Note: Spamming the thread with links and repeatedly refusing to support one’s argument (see below) is not “merely” disagreeing.

High Crimes and Misdemeanors
What gets people put into the Pharyngula killfile dungeon? This is a list of annoyances; it usually takes more than one incident to get thrown in the slammer, though. The people who’ve been incarcerated are typically persistent and have a known history of pulling these stunts over and over again.
Concern trolling A particularly annoying form of trolling in which someone falsely pretends to be offering advice to favor a position they do not endorse; a creationist who masquerades as someone concerned about the arguments for evolution as an excuse to make criticisms.

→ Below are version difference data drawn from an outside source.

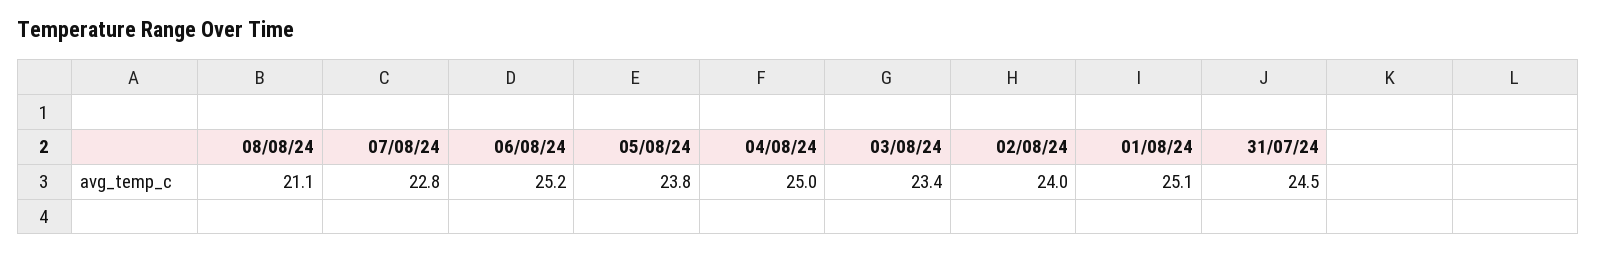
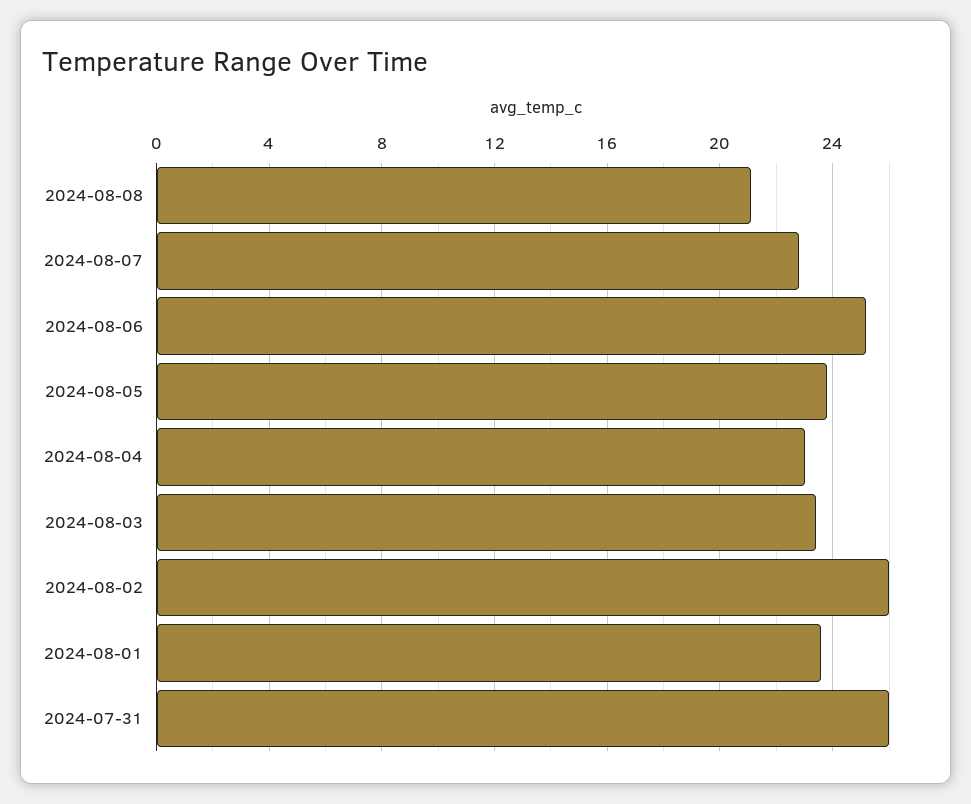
  {
    "08/08/24": 21.1,
    "07/08/24": 22.8,
    "06/08/24": 25.2,
    "05/08/24": 23.8,
-   "04/08/24": 25,
+   "04/08/24": 23,
    "03/08/24": 23.4,
-   "02/08/24": 24,
+   "02/08/24": 26,
-   "01/08/24": 25.1,
+   "01/08/24": 23.5,
-   "31/07/24": 24.5
+   "31/07/24": 26
  }

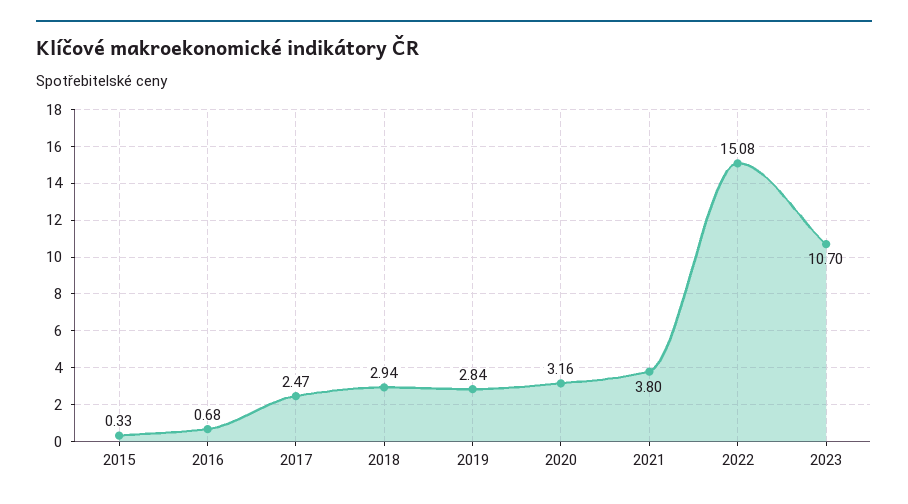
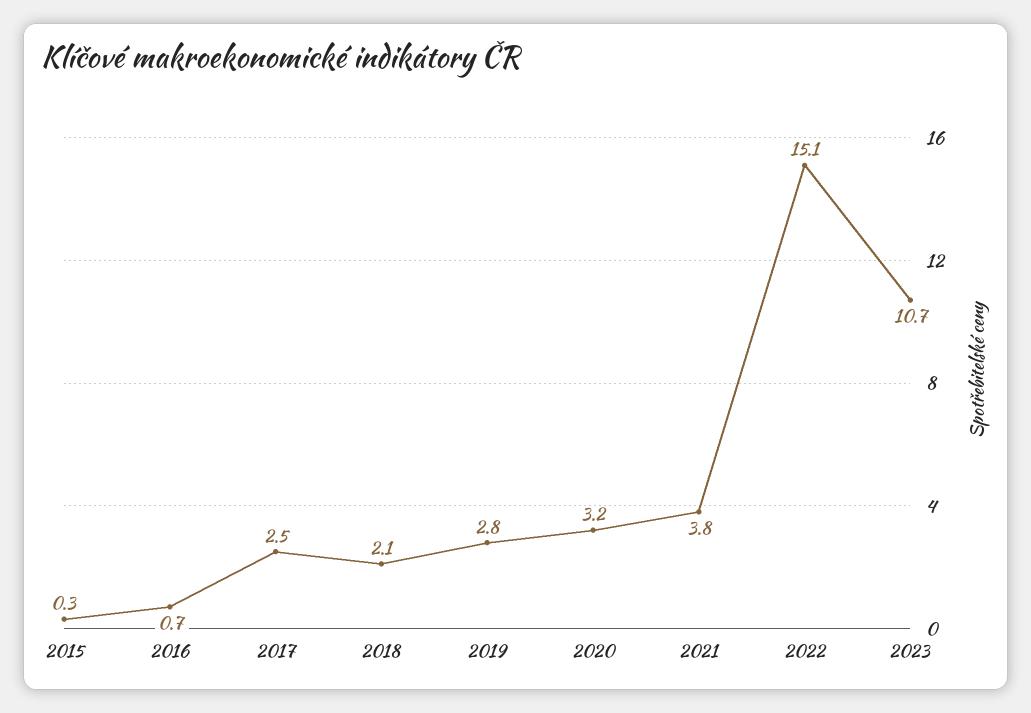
  {
    "2015": 0.33,
    "2016": 0.68,
    "2017": 2.47,
-   "2018": 2.94,
+   "2018": 2.1,
    "2019": 2.84,
    "2020": 3.16,
    "2021": 3.8,
    "2022": 15.08,
    "2023": 10.7
  }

Godbotting Making an argument based only on the premise that your holy book is sufficient authority; citing lots of bible verses as if they were persuasive.
Insipidity A great crime. Being tedious, repetitive, and completely boring; putting the blogger to sleep by going on and on about the same thing all the time.
Morphing Changing pseudonyms to avoid killfiles.
Slagging Making only disparaging comments about a group; while some of this is understandable, if your only contribution is consistently “X is bad”, even in threads that aren’t about X, then you’re simply slagging, not discussing.
Sockpuppetry Like morphing, but with a specific intent: creating multiple identities supporting a position to create a false impression of popularity
Spamming Using the comments to sell real estate, mortgage assessments, little blue pills, porn, or Russian mail-order brides. Spammers are not tolerated at all; they are expunged without comment.
Stupidity Some people will just stun you with the outrageous foolishness of their comments; those who seem to say nothing but stupid things get the axe.
Trolling Making comments intended only to disrupt a thread and incite flames and confusion.
Wanking Making self-congratulatory comments intended only to give an impression of your importance or intelligence.